[EXERCISE INSTRUCTIONS]
Copy every line of the records below verbatim, omitting the pictures.

%%

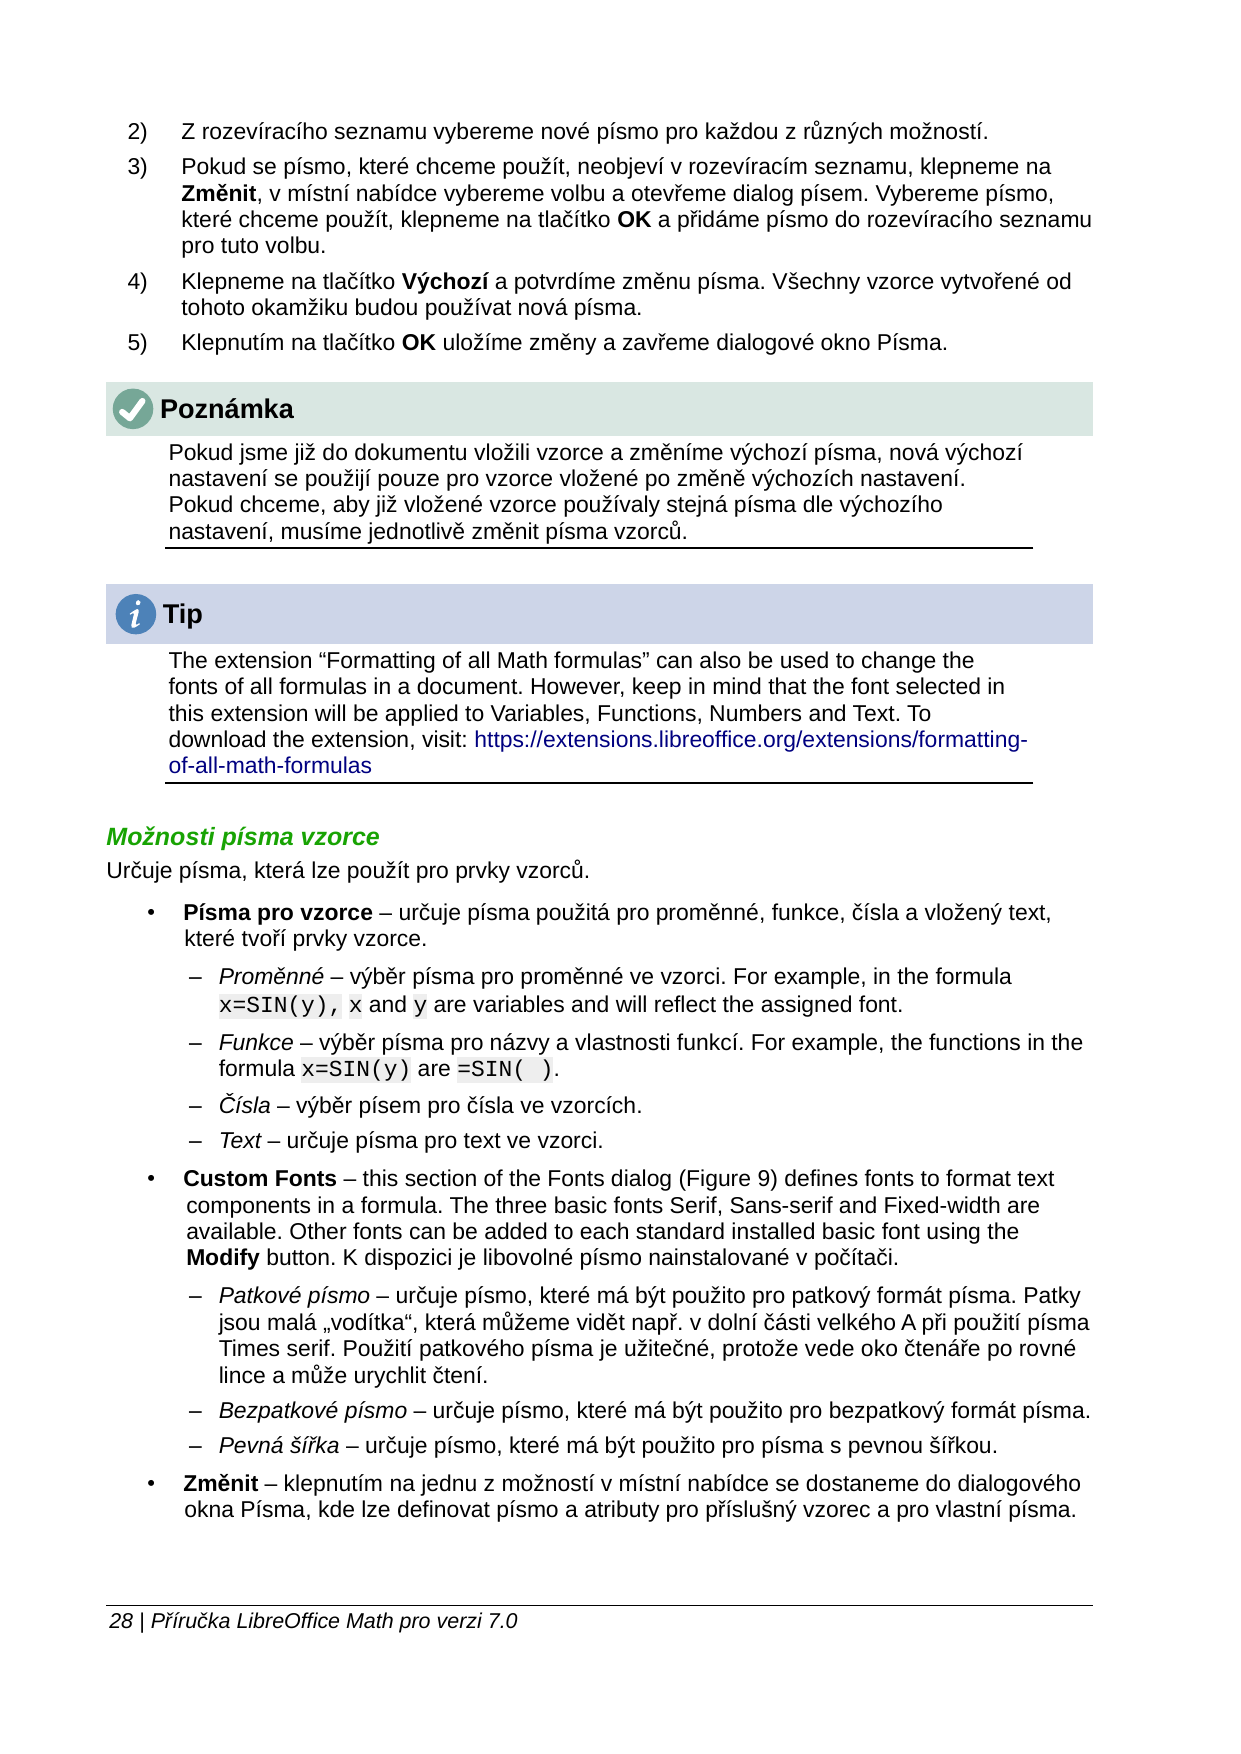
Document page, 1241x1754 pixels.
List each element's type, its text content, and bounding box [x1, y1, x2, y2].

list Klepnutím na tlačítko OK uložíme změny a zavřeme dialogové okno Písma. [148, 329, 1093, 356]
subtitle Možnosti písma vzorce [106, 822, 1093, 851]
list Funkce – výběr písma pro názvy a vlastnosti funkcí. For example, the functions in the formula x=SIN(y) are =SIN( ). [189, 1028, 1093, 1083]
list Pokud se písmo, které chceme použít, neobjeví v rozevíracím seznamu, klepneme na Změnit, v místní nabídce vybereme volbu a otevřeme dialog písem. Vybereme písmo, které chceme použít, klepneme na tlačítko OK a přidáme písmo do rozevíracího seznamu pro tuto volbu. [148, 153, 1093, 259]
subtitle Tip [106, 584, 1093, 644]
list Písma pro vzorce – určuje písma použitá pro proměnné, funkce, čísla a vložený text, které tvoří prvky vzorce. [144, 896, 1093, 954]
list Změnit – klepnutím na jednu z možností v místní nabídce se dostaneme do dialogového okna Písma, kde lze definovat písmo a atributy pro příslušný vzorec a pro vlastní písma. [144, 1467, 1093, 1526]
list Bezpatkové písmo – určuje písmo, které má být použito pro bezpatkový formát písma. [189, 1397, 1093, 1423]
text The extension “Formatting of all Math formulas” can also be used to change the fonts of all formulas in a document. However, keep in mind that the font selected in this extension will be applied to Variables, Functions, Numbers and Text. To download the extension, visit: https://extensions.libreoffice.org/extensions/formatting-of-all-math-formulas [165, 644, 1033, 782]
list Proměnné – výběr písma pro proměnné ve vzorci. For example, in the formula x=SIN(y), x and y are variables and will reflect the assigned font. [189, 963, 1093, 1019]
list Čísla – výběr písem pro čísla ve vzorcích. [189, 1092, 1093, 1118]
list Klepneme na tlačítko Výchozí a potvrdíme změnu písma. Všechny vzorce vytvořené od tohoto okamžiku budou používat nová písma. [148, 268, 1093, 320]
list Custom Fonts – this section of the Fonts dialog (Figure 9) defines fonts to format text components in a formula. The three basic fonts Serif, Sans-serif and Fixed-width are available. Other fonts can be added to each standard installed basic font using the Modify button. K dispozici je libovolné písmo nainstalované v počítači. [144, 1162, 1093, 1274]
list Z rozevíracího seznamu vybereme nové písmo pro každou z různých možností. [148, 118, 1093, 144]
text Určuje písma, která lze použít pro prvky vzorců. [106, 857, 1093, 883]
text Pokud jsme již do dokumentu vložili vzorce a změníme výchozí písma, nová výchozí nastavení se použijí pouze pro vzorce vložené po změně výchozích nastavení. Pokud chceme, aby již vložené vzorce používaly stejná písma dle výchozího nastavení, musíme jednotlivě změnit písma vzorců. [165, 436, 1033, 547]
subtitle Poznámka [106, 382, 1093, 436]
list Patkové písmo – určuje písmo, které má být použito pro patkový formát písma. Patky jsou malá „vodítka“, která můžeme vidět např. v dolní části velkého A při použití písma Times serif. Použití patkového písma je užitečné, protože vede oko čtenáře po rovné lince a může urychlit čtení. [189, 1282, 1093, 1388]
list Pevná šířka – určuje písmo, které má být použito pro písma s pevnou šířkou. [189, 1432, 1093, 1458]
list Text – určuje písma pro text ve vzorci. [189, 1127, 1093, 1153]
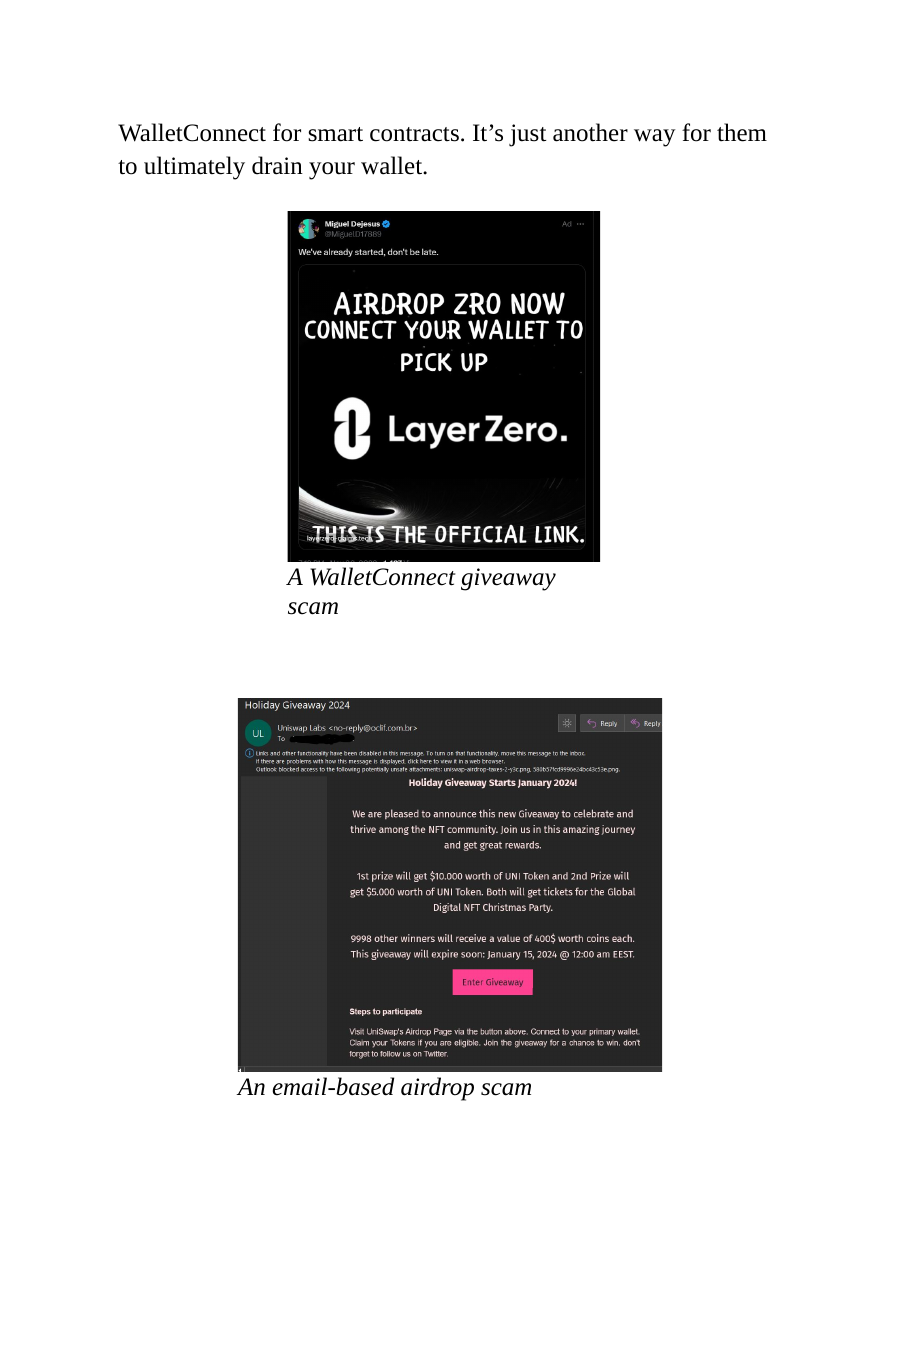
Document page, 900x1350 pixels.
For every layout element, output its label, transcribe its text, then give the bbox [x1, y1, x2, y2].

picture [237, 698, 663, 1072]
text A WalletConnect giveaway scam [287, 562, 600, 619]
picture [287, 211, 600, 562]
text WalletConnect for smart contracts. It’s just another way for them to ultimately drain your wallet. [118, 118, 782, 180]
text An email-based airdrop scam [238, 1072, 662, 1101]
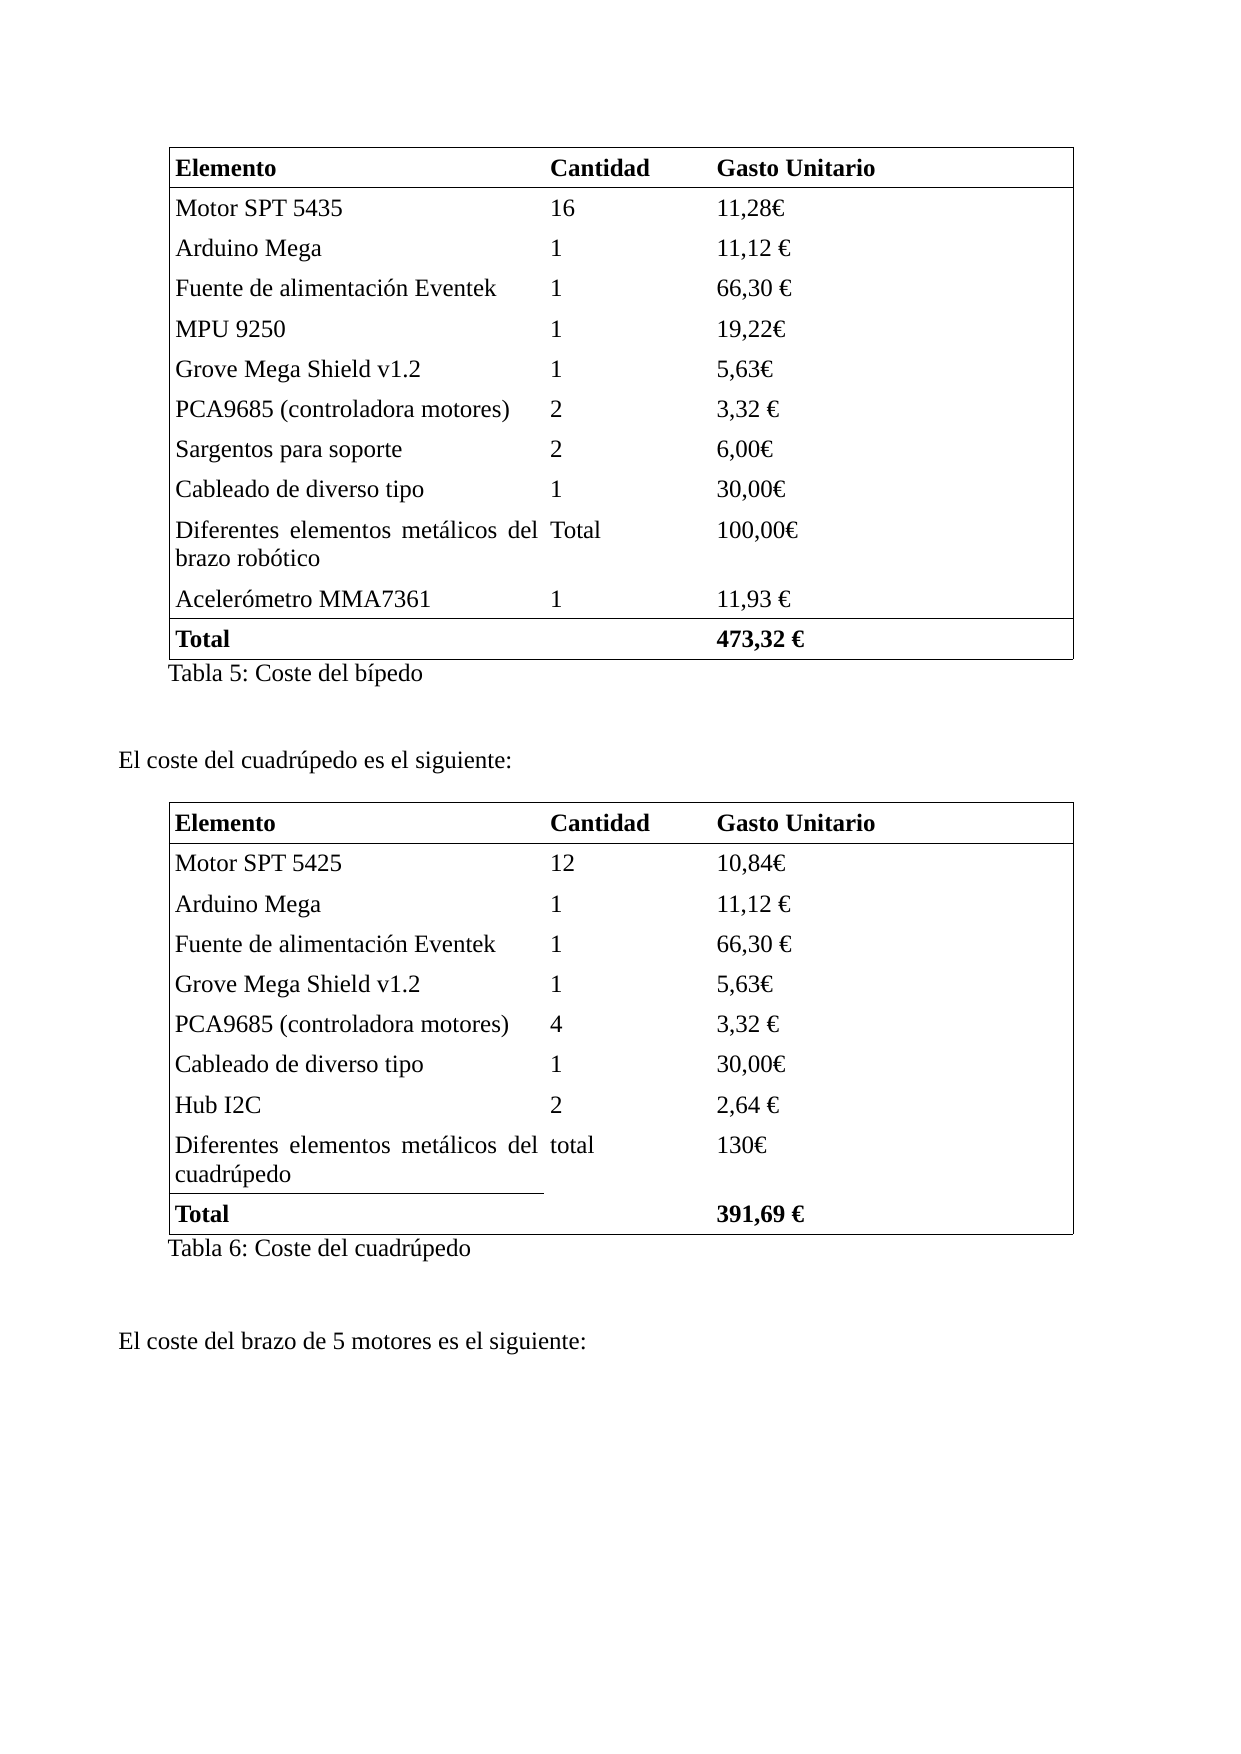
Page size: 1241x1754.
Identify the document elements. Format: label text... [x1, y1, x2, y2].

%%

[EXERCISE SOLUTION]
Document page, 1241x1754 pixels.
List each element's type, its text content, and bounding box [x1, y1, x2, y2].

list Klepnutím na tlačítko OK uložíme změny a zavřeme dialogové okno Písma. [148, 329, 1093, 356]
subtitle Možnosti písma vzorce [106, 822, 1093, 851]
list Funkce – výběr písma pro názvy a vlastnosti funkcí. For example, the functions in the formula x=SIN(y) are =SIN( ). [189, 1028, 1093, 1083]
list Pokud se písmo, které chceme použít, neobjeví v rozevíracím seznamu, klepneme na Změnit, v místní nabídce vybereme volbu a otevřeme dialog písem. Vybereme písmo, které chceme použít, klepneme na tlačítko OK a přidáme písmo do rozevíracího seznamu pro tuto volbu. [148, 153, 1093, 259]
subtitle Tip [106, 584, 1093, 644]
list Písma pro vzorce – určuje písma použitá pro proměnné, funkce, čísla a vložený text, které tvoří prvky vzorce. [144, 896, 1093, 954]
list Změnit – klepnutím na jednu z možností v místní nabídce se dostaneme do dialogového okna Písma, kde lze definovat písmo a atributy pro příslušný vzorec a pro vlastní písma. [144, 1467, 1093, 1526]
list Bezpatkové písmo – určuje písmo, které má být použito pro bezpatkový formát písma. [189, 1397, 1093, 1423]
text The extension “Formatting of all Math formulas” can also be used to change the fonts of all formulas in a document. However, keep in mind that the font selected in this extension will be applied to Variables, Functions, Numbers and Text. To download the extension, visit: https://extensions.libreoffice.org/extensions/formatting-of-all-math-formulas [165, 644, 1033, 782]
list Proměnné – výběr písma pro proměnné ve vzorci. For example, in the formula x=SIN(y), x and y are variables and will reflect the assigned font. [189, 963, 1093, 1019]
list Čísla – výběr písem pro čísla ve vzorcích. [189, 1092, 1093, 1118]
list Klepneme na tlačítko Výchozí a potvrdíme změnu písma. Všechny vzorce vytvořené od tohoto okamžiku budou používat nová písma. [148, 268, 1093, 320]
list Custom Fonts – this section of the Fonts dialog (Figure 9) defines fonts to format text components in a formula. The three basic fonts Serif, Sans-serif and Fixed-width are available. Other fonts can be added to each standard installed basic font using the Modify button. K dispozici je libovolné písmo nainstalované v počítači. [144, 1162, 1093, 1274]
list Z rozevíracího seznamu vybereme nové písmo pro každou z různých možností. [148, 118, 1093, 144]
text Určuje písma, která lze použít pro prvky vzorců. [106, 857, 1093, 883]
text Pokud jsme již do dokumentu vložili vzorce a změníme výchozí písma, nová výchozí nastavení se použijí pouze pro vzorce vložené po změně výchozích nastavení. Pokud chceme, aby již vložené vzorce používaly stejná písma dle výchozího nastavení, musíme jednotlivě změnit písma vzorců. [165, 436, 1033, 547]
subtitle Poznámka [106, 382, 1093, 436]
list Patkové písmo – určuje písmo, které má být použito pro patkový formát písma. Patky jsou malá „vodítka“, která můžeme vidět např. v dolní části velkého A při použití písma Times serif. Použití patkového písma je užitečné, protože vede oko čtenáře po rovné lince a může urychlit čtení. [189, 1282, 1093, 1388]
list Pevná šířka – určuje písmo, které má být použito pro písma s pevnou šířkou. [189, 1432, 1093, 1458]
list Text – určuje písma pro text ve vzorci. [189, 1127, 1093, 1153]
Document page, 900x1350 pixels.
For every layout element, output its label, transcribe its text, then give the bbox [x1, y1, x2, y2].

picture [237, 698, 663, 1072]
text A WalletConnect giveaway scam [287, 562, 600, 619]
picture [287, 211, 600, 562]
text WalletConnect for smart contracts. It’s just another way for them to ultimately drain your wallet. [118, 118, 782, 180]
text An email-based airdrop scam [238, 1072, 662, 1101]
Page size: 1241x1754.
Identify the document elements. Format: label text... [x1, y1, x2, y2].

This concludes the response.